_EXERCISE GOAL_
State how many lines in the records hold the word "eller", giving the number and no other text.

(EXERCISE MATERIALS Opens)

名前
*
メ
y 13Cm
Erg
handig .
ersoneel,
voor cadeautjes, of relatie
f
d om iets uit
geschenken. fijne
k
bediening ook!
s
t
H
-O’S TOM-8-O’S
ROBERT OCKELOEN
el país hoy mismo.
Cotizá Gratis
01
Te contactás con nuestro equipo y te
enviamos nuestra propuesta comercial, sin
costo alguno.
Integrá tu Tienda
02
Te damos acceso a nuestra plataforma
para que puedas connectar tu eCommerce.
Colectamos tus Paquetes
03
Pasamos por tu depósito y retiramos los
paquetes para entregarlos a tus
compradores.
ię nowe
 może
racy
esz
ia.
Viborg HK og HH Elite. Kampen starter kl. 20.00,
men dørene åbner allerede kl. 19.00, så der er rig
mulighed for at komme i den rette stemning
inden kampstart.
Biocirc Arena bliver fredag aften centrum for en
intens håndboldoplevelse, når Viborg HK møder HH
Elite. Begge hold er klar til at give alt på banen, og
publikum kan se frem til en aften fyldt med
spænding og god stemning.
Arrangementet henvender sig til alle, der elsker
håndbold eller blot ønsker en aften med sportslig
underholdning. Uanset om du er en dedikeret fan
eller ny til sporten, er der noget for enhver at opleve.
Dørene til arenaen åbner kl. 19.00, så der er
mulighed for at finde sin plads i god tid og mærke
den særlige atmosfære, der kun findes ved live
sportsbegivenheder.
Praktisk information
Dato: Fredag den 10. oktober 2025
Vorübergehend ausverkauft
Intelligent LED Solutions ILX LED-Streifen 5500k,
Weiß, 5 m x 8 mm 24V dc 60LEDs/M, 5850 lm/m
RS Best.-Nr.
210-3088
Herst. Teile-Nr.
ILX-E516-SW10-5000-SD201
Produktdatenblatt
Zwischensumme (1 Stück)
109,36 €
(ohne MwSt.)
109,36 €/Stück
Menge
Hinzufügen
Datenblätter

(EXERCISE MATERIALS Closes)
(EXERCISE MATERIALS Opens)

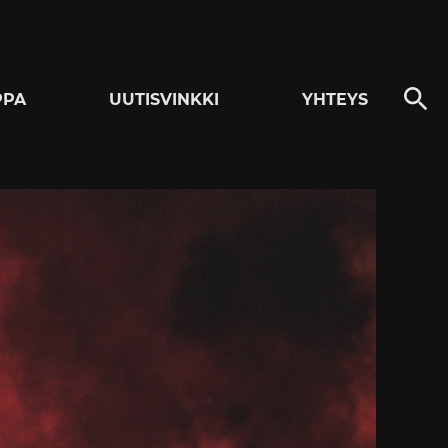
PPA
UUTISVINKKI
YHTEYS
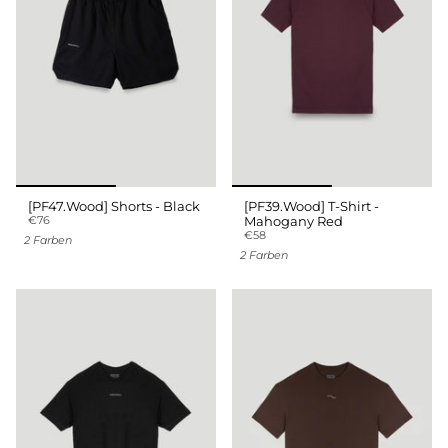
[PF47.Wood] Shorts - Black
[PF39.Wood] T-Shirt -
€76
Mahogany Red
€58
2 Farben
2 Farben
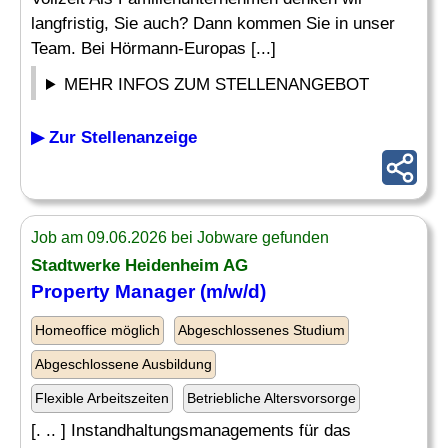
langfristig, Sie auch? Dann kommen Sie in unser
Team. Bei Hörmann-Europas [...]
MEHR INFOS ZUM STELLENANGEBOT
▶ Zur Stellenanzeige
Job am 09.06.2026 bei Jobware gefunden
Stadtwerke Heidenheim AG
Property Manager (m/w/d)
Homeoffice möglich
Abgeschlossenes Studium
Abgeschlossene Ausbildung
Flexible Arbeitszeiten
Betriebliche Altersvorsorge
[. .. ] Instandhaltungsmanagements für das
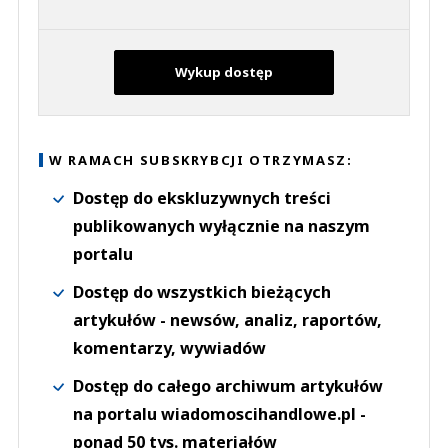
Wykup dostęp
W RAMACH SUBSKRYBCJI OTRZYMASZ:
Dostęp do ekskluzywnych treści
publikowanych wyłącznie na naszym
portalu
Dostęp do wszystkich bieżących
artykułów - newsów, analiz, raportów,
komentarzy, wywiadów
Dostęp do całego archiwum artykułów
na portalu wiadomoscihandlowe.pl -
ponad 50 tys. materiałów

(EXERCISE MATERIALS Closes)

_WORKED SOLUTION_
2